Todavia, o seu percurso não se esgota no sucesso empresarial. Reconhecido em França como Jean Pina, tem desenvolvido, de forma contínua e empenhada, uma intervenção solidária de grande alcance, colocando os recursos e a capacidade organizativa ao serviço dos mais vulneráveis. É precisamente nesta dimensão que se destaca o papel estruturante da Fundação Nova Era Jean Pina, cuja missão assenta no lema “Solidariedade em Movimento”. Sob a liderança direta do seu presidente, a instituição tem promovido uma relevante cooperação entre França e Portugal, através da conceção, financiamento integral e concretização de projetos dirigidos a públicos particularmente fragilizados, como idosos, crianças institucionalizadas e pessoas em situação de desemprego.
Neste enquadramento, assume especial relevo o projeto “Sonhos sem Idade”, lançado no ano passado pela Fundação. Trata-se de uma iniciativa pioneira, de elevado alcance humano e simbólico, que visa concretizar o sonho de cidadãos seniores portugueses, com baixos rendimentos e beneficiários de apoio social, de viajarem de avião pela primeira vez e visitarem Paris — uma das cidades mais emblemáticas do mundo.

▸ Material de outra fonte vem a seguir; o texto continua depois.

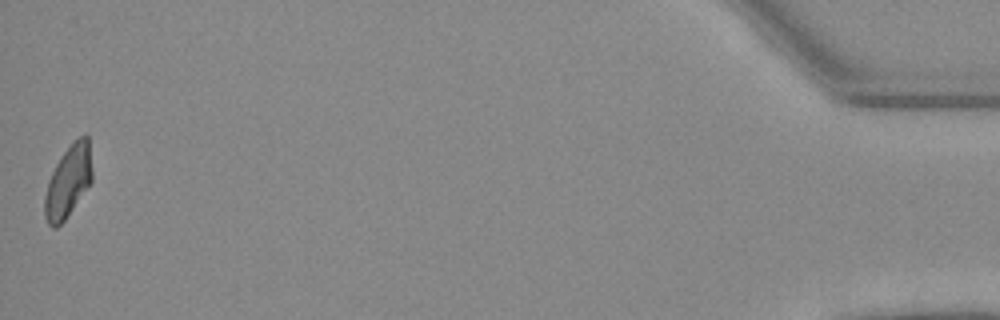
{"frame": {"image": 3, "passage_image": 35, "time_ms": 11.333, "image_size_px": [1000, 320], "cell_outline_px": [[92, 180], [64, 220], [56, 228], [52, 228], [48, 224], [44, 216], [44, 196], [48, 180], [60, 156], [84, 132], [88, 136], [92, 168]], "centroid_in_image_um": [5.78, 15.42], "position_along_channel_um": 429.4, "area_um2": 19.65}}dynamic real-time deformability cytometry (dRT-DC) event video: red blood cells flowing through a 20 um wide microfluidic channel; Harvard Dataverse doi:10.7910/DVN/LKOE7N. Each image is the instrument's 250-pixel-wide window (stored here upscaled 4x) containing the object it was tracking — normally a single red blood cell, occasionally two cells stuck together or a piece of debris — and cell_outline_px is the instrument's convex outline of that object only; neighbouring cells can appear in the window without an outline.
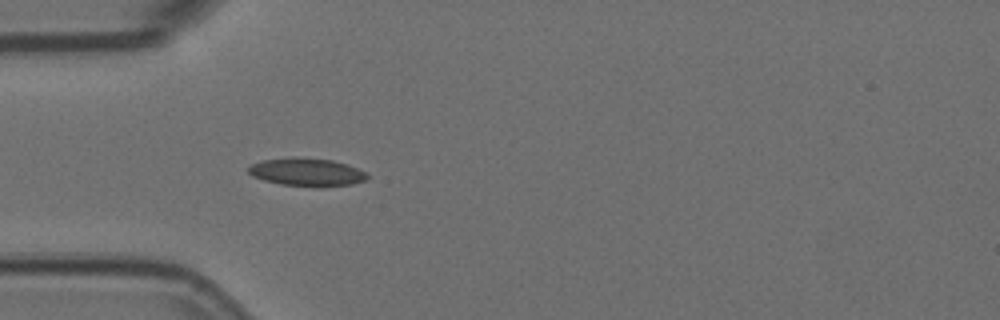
{"species": "Egyptian fruit bat (a non-hibernating species)", "species_latin": "Rousettus aegyptiacus", "temperature_condition": "room temperature", "stored_images_in_passage": 1, "camera_frame_rate_fps": 3000, "um_per_image_px": 0.085, "animal": {"sex": "female"}, "frame": {"image": 1, "passage_image": 1, "time_ms": 0.0, "image_size_px": [1000, 320], "cell_outline_px": [[368, 176], [364, 180], [352, 184], [320, 188], [316, 188], [280, 184], [264, 180], [252, 176], [248, 172], [248, 168], [252, 164], [264, 160], [292, 156], [296, 156], [332, 160], [348, 164], [368, 172]], "centroid_in_image_um": [26.1, 14.63], "position_along_channel_um": 58.9, "area_um2": 19.83}}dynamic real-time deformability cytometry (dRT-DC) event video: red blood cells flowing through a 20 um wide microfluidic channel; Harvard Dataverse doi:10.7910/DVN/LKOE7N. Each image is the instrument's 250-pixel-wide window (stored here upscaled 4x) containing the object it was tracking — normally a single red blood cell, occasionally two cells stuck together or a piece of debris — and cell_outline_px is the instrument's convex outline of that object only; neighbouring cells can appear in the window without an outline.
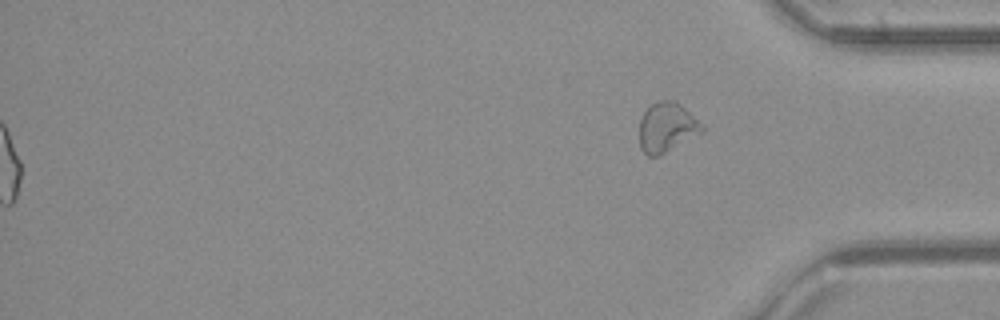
{"species": "common noctule bat (a hibernating species)", "species_latin": "Nyctalus noctula", "temperature_condition": "cold", "stored_images_in_passage": 37, "segment_of_instrument_passage": [2, 2], "camera_frame_rate_fps": 3000, "um_per_image_px": 0.085, "animal": {"sex": "female", "body_mass_g": 21.9}, "frame": {"image": 1, "passage_image": 37, "time_ms": 12.0, "image_size_px": [1000, 320], "cell_outline_px": [[704, 132], [660, 156], [648, 156], [640, 148], [640, 120], [644, 112], [652, 104], [660, 100], [676, 100], [704, 124]], "centroid_in_image_um": [56.72, 10.83], "position_along_channel_um": 378.5, "area_um2": 18.38}}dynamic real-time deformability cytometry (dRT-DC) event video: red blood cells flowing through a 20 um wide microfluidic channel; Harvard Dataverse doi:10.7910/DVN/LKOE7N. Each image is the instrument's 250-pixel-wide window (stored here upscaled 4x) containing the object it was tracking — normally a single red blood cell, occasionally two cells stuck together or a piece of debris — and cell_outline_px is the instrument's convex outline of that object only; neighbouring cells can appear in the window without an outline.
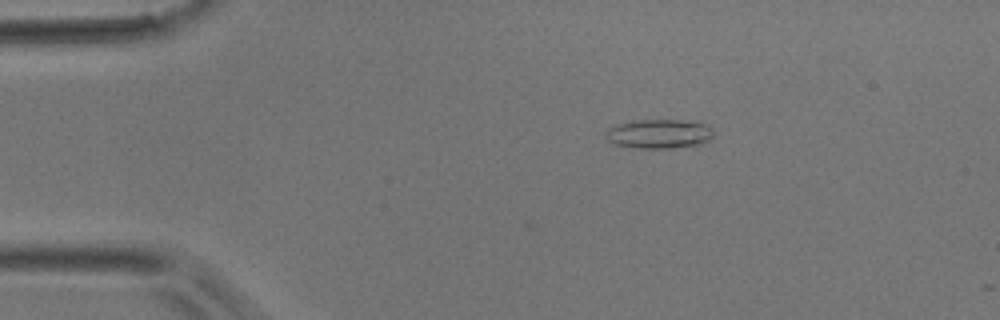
{"species": "common noctule bat (a hibernating species)", "species_latin": "Nyctalus noctula", "temperature_condition": "room temperature", "stored_images_in_passage": 6, "camera_frame_rate_fps": 3000, "um_per_image_px": 0.085, "animal": {"sex": "male", "body_mass_g": 17.9}, "frame": {"image": 1, "passage_image": 3, "time_ms": 0.667, "image_size_px": [1000, 320], "cell_outline_px": [[712, 136], [708, 140], [700, 144], [672, 148], [636, 148], [616, 144], [608, 140], [604, 136], [604, 132], [608, 128], [616, 124], [636, 120], [696, 120], [712, 128]], "centroid_in_image_um": [56.0, 11.36], "position_along_channel_um": 29.0, "area_um2": 18.5}}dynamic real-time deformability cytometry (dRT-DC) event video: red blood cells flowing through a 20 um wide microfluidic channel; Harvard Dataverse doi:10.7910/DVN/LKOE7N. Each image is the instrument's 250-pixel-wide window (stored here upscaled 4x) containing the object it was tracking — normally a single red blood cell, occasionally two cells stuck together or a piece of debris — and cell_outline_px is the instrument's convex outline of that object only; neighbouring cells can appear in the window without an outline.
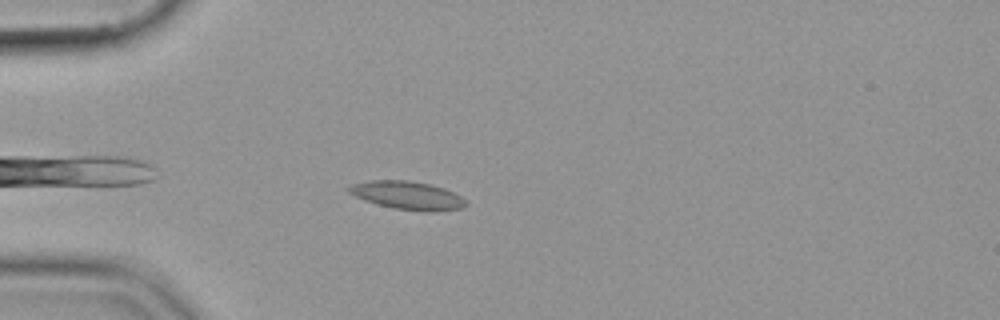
{"species": "common noctule bat (a hibernating species)", "species_latin": "Nyctalus noctula", "temperature_condition": "cold", "stored_images_in_passage": 39, "camera_frame_rate_fps": 3000, "um_per_image_px": 0.085, "animal": {"sex": "female", "body_mass_g": 19.9}, "frame": {"image": 1, "passage_image": 5, "time_ms": 1.333, "image_size_px": [1000, 320], "cell_outline_px": [[468, 204], [464, 208], [432, 212], [424, 212], [392, 208], [376, 204], [364, 200], [348, 192], [344, 188], [352, 184], [368, 180], [408, 180], [432, 184], [444, 188], [460, 196]], "centroid_in_image_um": [34.62, 16.61], "position_along_channel_um": 50.4, "area_um2": 19.54}}
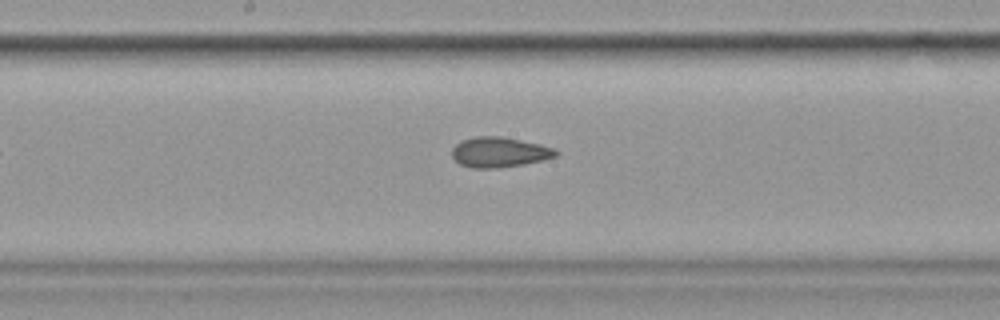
{"frame": {"image": 2, "passage_image": 18, "time_ms": 5.667, "image_size_px": [1000, 320], "cell_outline_px": [[560, 152], [556, 156], [544, 160], [524, 164], [496, 168], [472, 168], [460, 164], [452, 156], [452, 148], [460, 140], [476, 136], [500, 136], [540, 144], [556, 148]], "centroid_in_image_um": [42.46, 12.93], "position_along_channel_um": 205.7, "area_um2": 18.38}}
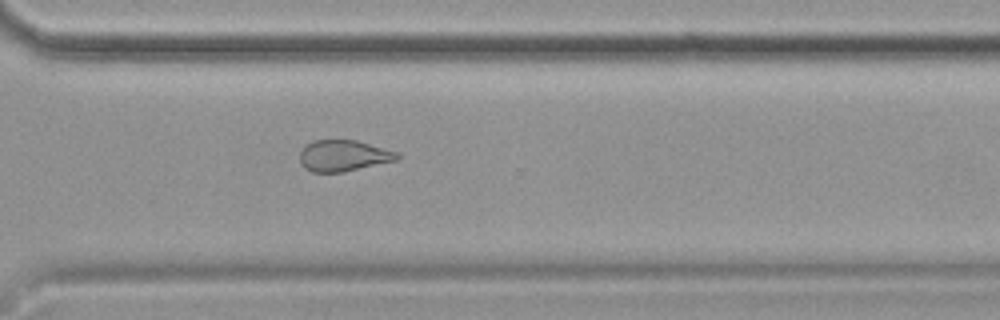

Em 2026, a Fundação deu continuidade a este projeto através da sua segunda edição, integralmente suportada do ponto de vista financeiro pela própria instituição, reafirmando o seu compromisso inequívoco com a solidariedade ativa. Entre os dias 19 e 22 de março, quatro seniores beneficiários de apoio domiciliário da Santa Casa da Misericórdia de Sernancelhe deslocaram-se à capital francesa, numa experiência transformadora e profundamente marcante. Esta instituição, de reconhecida relevância na sub-região do Douro, distrito de Viseu, tem desempenhado, desde a segunda metade do século XX, um papel essencial nas áreas da saúde e do apoio social, num território particularmente afetado pelo envelhecimento demográfico.
Acompanhados pelo provedor Romeu Santos, pela diretora técnica Andreia Fonseca e pela enfermeira Maria Rodrigues, os participantes tiveram oportunidade de visitar alguns dos mais icónicos locais de Paris, como a Torre Eiffel, a Basílica do Sacré-Cœur, o bairro de Montmartre e o Palácio de Versalhes, culminando com um cruzeiro no rio Sena. Ao longo desta jornada, estiveram permanentemente acompanhados pelo presidente da Fundação e pela vice-presidente, Marie Morgado, num gesto que evidencia proximidade, compromisso e uma liderança ativa e humanizada.
A iniciativa contou ainda com a participação de diversos membros da comunidade luso-francesa, destacando-se o envolvimento de voluntários da associação Soleils de Paris, presidida pela lusodescendente Eleonor Patrício, que tem desenvolvido um meritório trabalho junto de populações vulneráveis na capital francesa. Este encontro intergeracional constituiu um momento de elevado valor simbólico, evidenciando o papel fundamental dos lusodescendentes na preservação e transmissão de valores culturais, onde os mais idosos assumem um papel insubstituível.

A experiência vivida por estes quatro seniores representa, assim, muito mais do que uma viagem: constitui a materialização de um compromisso ético e social que dignifica a diáspora portuguesa. Ao promover o envelhecimento ativo e saudável — um imperativo crescente nas sociedades contemporâneas —, a Fundação Nova Era Jean Pina afirma-se como um exemplo paradigmático da capacidade transformadora das comunidades portuguesas no mundo.
Num tempo marcado por desafios sociais complexos, iniciativas desta natureza demonstram que a diáspora não é apenas memória ou identidade: é também ação, responsabilidade e solidariedade concreta. E, neste domínio, o trabalho desenvolvido pela Fundação Nova Era Jean Pina, sob a liderança do seu presidente, constitui um testemunho maior do que de melhor Portugal projeta além-fronteiras.